Right :(  Let's keep the patch as is.
patchwork-bot+netdevbpf@kernel.org June 3, 2023, 6:40 a.m. UTC | #8
Hello:

This patch was applied to netdev/net-next.git (main)
by Jakub Kicinski <kuba@kernel.org>:

On Thu, 01 Jun 2023 16:48:12 +0100 you wrote:
> Dan Carpenter reported a signedness bug in genphy_loopback(). Andrew
> reports that:
> 
> "It is common to get this wrong in general with PHY drivers. Dan
> regularly posts fixes like this soon after a PHY driver patch it
> merged. I really wish we could somehow get the compiler to warn when
> the result from phy_read() is stored into a unsigned type.

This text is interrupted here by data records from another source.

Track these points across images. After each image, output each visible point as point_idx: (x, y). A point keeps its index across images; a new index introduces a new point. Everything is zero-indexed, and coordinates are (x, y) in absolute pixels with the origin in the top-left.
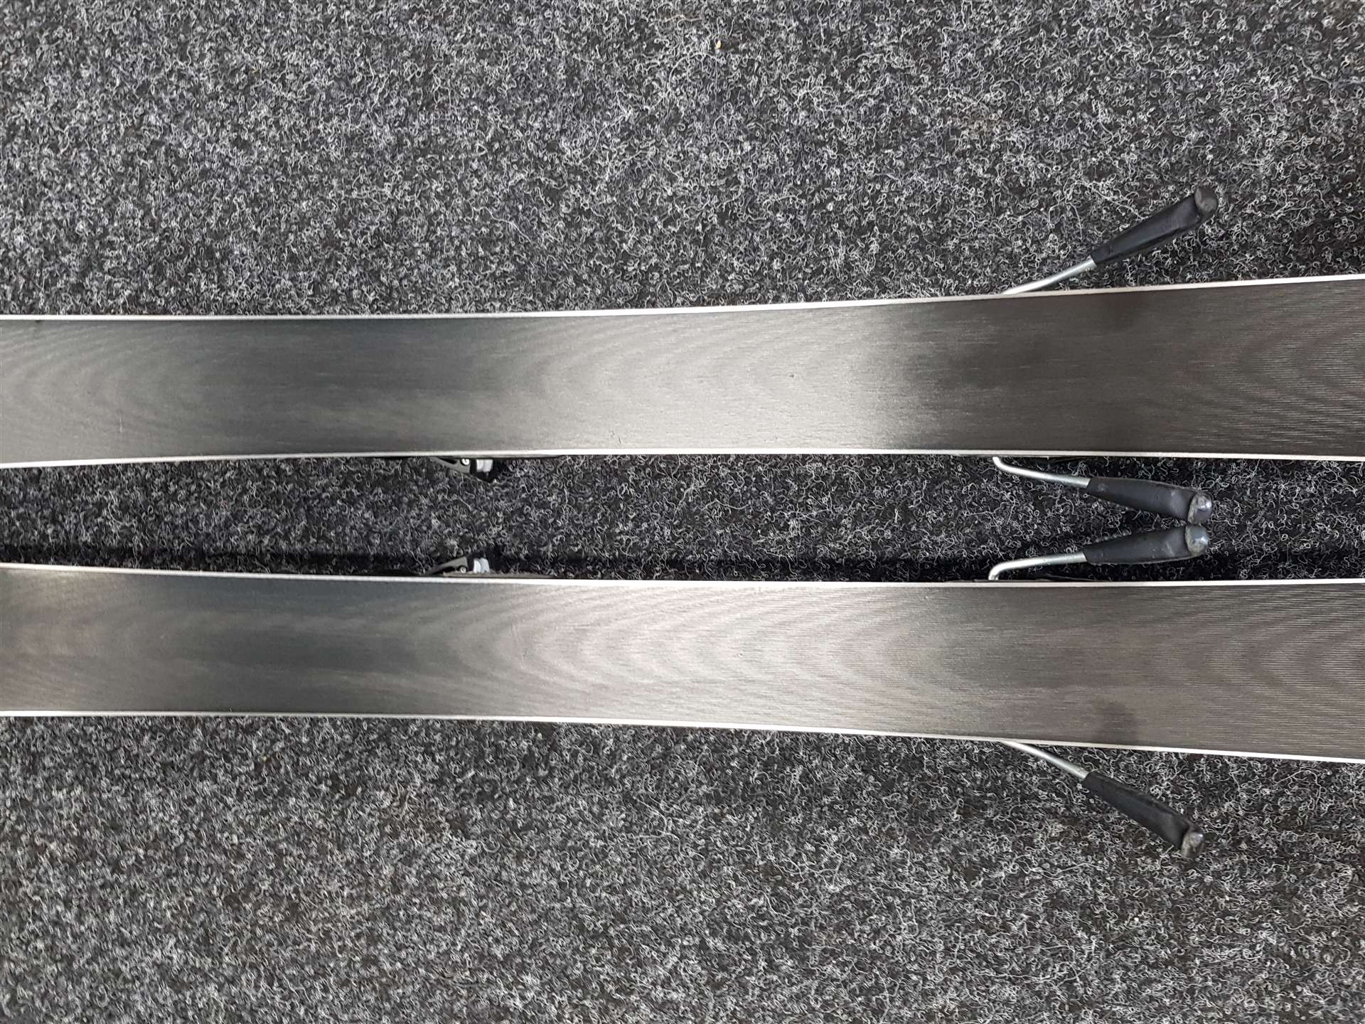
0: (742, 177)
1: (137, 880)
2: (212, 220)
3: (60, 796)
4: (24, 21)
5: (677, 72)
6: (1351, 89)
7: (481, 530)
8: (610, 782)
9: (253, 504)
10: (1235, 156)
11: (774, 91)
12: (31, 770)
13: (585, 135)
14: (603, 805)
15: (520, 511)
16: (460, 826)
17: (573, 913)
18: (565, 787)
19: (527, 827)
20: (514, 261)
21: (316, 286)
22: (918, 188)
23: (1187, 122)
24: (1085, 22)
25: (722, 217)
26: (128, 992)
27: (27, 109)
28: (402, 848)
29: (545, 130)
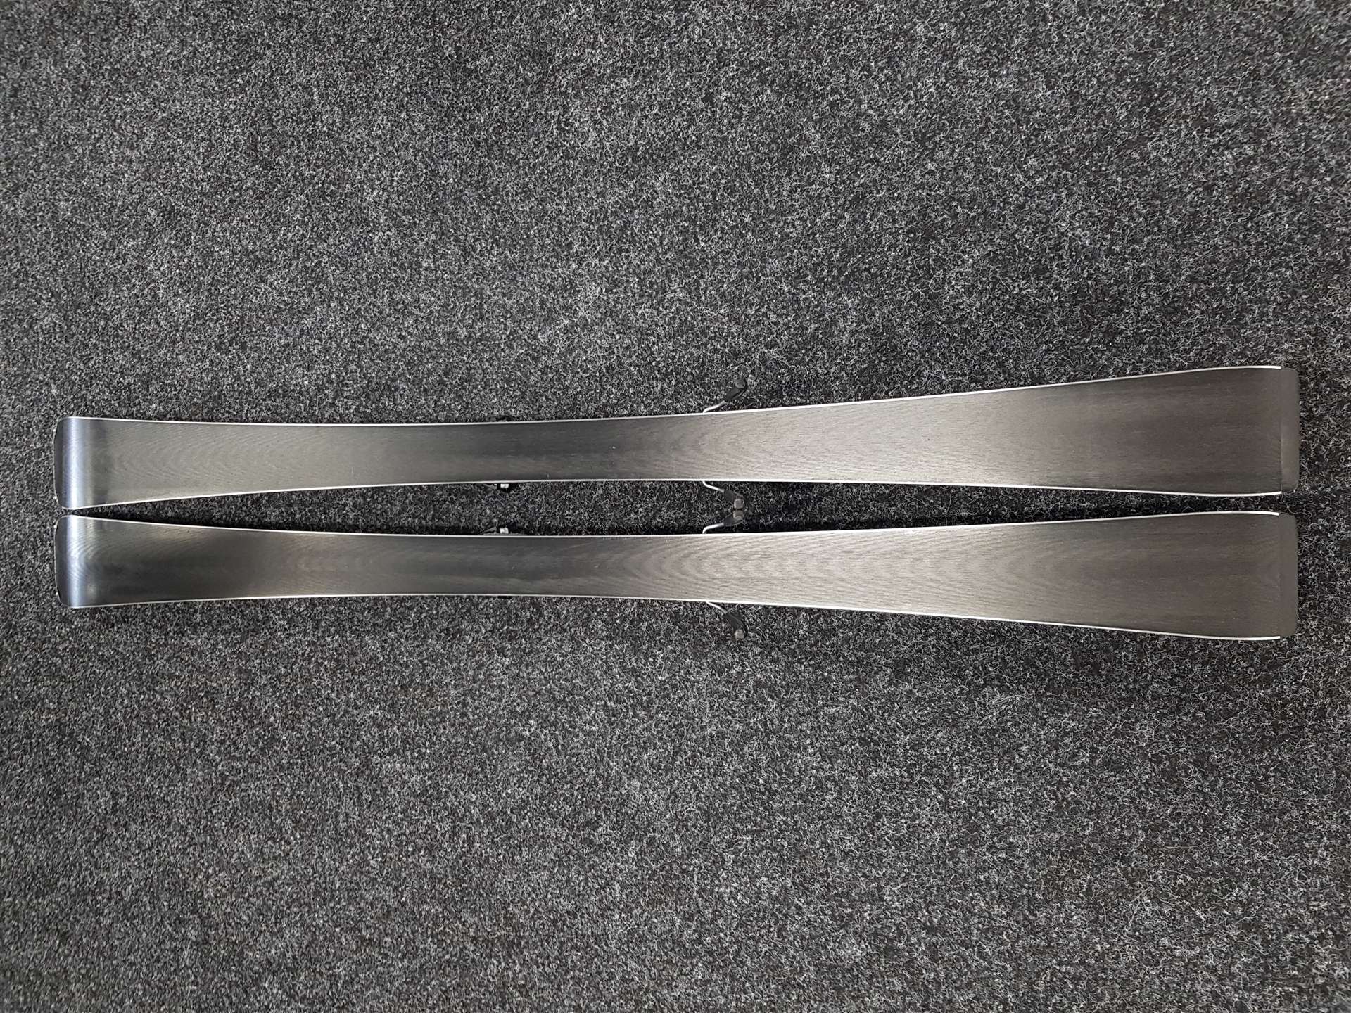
0: (615, 351)
1: (363, 678)
2: (390, 373)
3: (329, 639)
4: (306, 281)
5: (586, 303)
6: (885, 302)
7: (507, 515)
8: (565, 630)
9: (411, 503)
10: (832, 336)
11: (628, 311)
12: (316, 628)
13: (549, 332)
14: (562, 641)
15: (524, 506)
16: (502, 652)
17: (550, 691)
18: (546, 633)
19: (530, 652)
20: (519, 389)
21: (435, 402)
22: (692, 354)
23: (810, 320)
24: (764, 275)
25: (607, 368)
26: (360, 730)
27: (308, 322)
28: (477, 662)
29: (531, 330)
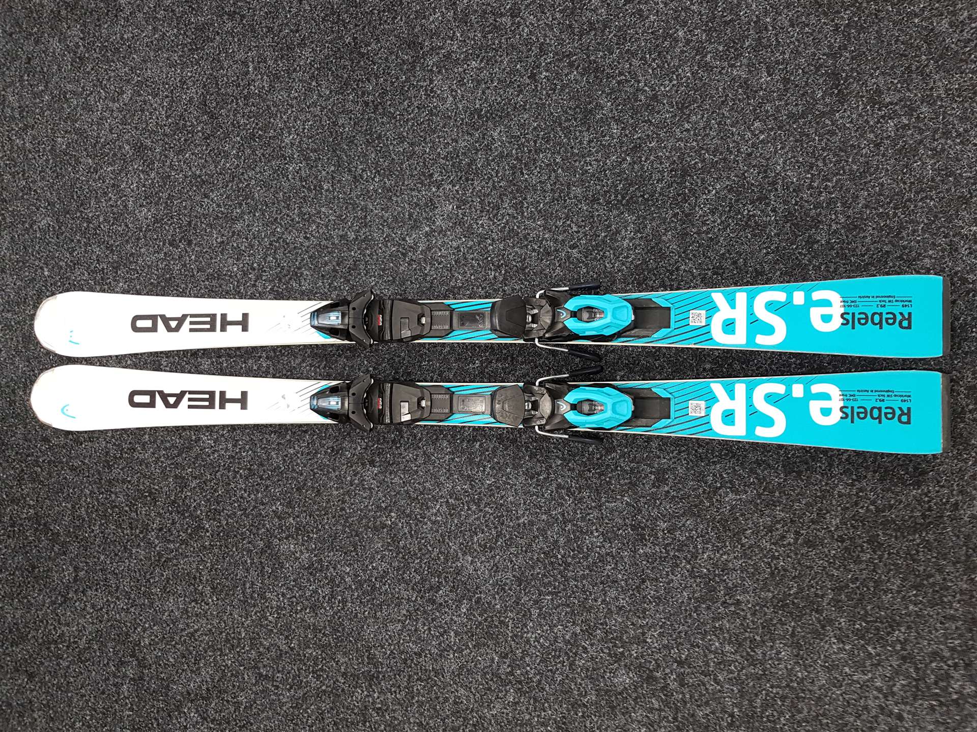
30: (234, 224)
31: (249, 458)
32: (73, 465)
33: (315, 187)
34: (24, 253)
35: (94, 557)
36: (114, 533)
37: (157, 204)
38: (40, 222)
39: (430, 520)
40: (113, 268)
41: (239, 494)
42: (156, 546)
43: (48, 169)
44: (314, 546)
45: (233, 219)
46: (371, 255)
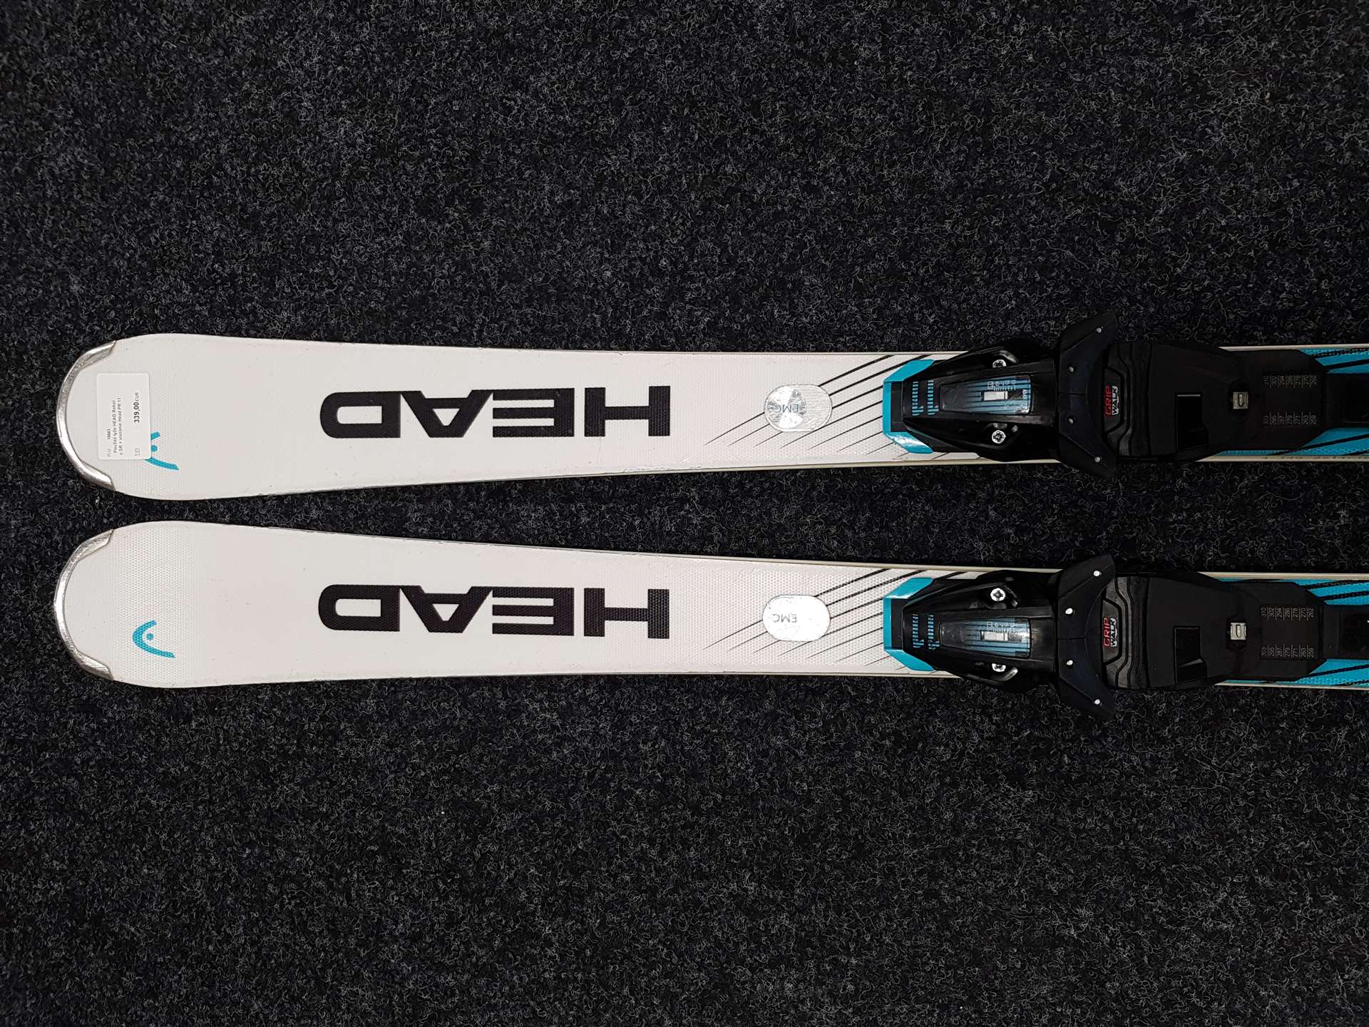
30: (601, 155)
31: (660, 758)
32: (165, 774)
33: (834, 53)
34: (11, 237)
35: (235, 1003)
36: (287, 947)
37: (377, 107)
38: (54, 158)
39: (1198, 928)
40: (261, 272)
41: (633, 851)
42: (404, 979)
43: (70, 25)
44: (850, 987)
45: (596, 144)
46: (1004, 231)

It would
> save Dan a lot of work."
> 
> [...]

Here is the summary with links:
  - [net-next] net: phylib: fix phy_read*_poll_timeout()
    https://git.kernel.org/netdev/net-next/c/4ec732951702

You are awesome, thank you!
diff mbox series

Patch

diff --git a/include/linux/phy.h b/include/linux/phy.h
index 7addde5d14c0..11c1e91563d4 100644
--- a/include/linux/phy.h
+++ b/include/linux/phy.h
@@ -1206,10 +1206,12 @@  static inline int phy_read(struct phy_device *phydev, u32 regnum)
 #define phy_read_poll_timeout(phydev, regnum, val, cond, sleep_us, \
 				timeout_us, sleep_before_read) \
 ({ \
-	int __ret = read_poll_timeout(phy_read, val, val < 0 || (cond), \
+	int __ret, __val; \
+	__ret = read_poll_timeout(__val = phy_read, val, \
+				  __val < 0 || (cond), \
 		sleep_us, timeout_us, sleep_before_read, phydev, regnum); \
-	if (val < 0) \
-		__ret = val; \
+	if (__val < 0) \
+		__ret = __val; \
 	if (__ret) \
 		phydev_err(phydev, "%s failed: %d\n", __func__, __ret); \
 	__ret; \
@@ -1302,11 +1304,13 @@  int phy_read_mmd(struct phy_device *phydev, int devad, u32 regnum);
 #define phy_read_mmd_poll_timeout(phydev, devaddr, regnum, val, cond, \
 				  sleep_us, timeout_us, sleep_before_read) \
 ({ \
-	int __ret = read_poll_timeout(phy_read_mmd, val, (cond) || val < 0, \
+	int __ret, __val; \
+	__ret = read_poll_timeout(__val = phy_read_mmd, val, \
+				  __val < 0 || (cond), \
 				  sleep_us, timeout_us, sleep_before_read, \
 				  phydev, devaddr, regnum); \
-	if (val <  0) \
-		__ret = val; \
+	if (__val < 0) \
+		__ret = __val; \
 	if (__ret) \
 		phydev_err(phydev, "%s failed: %d\n", __func__, __ret); \
 	__ret; \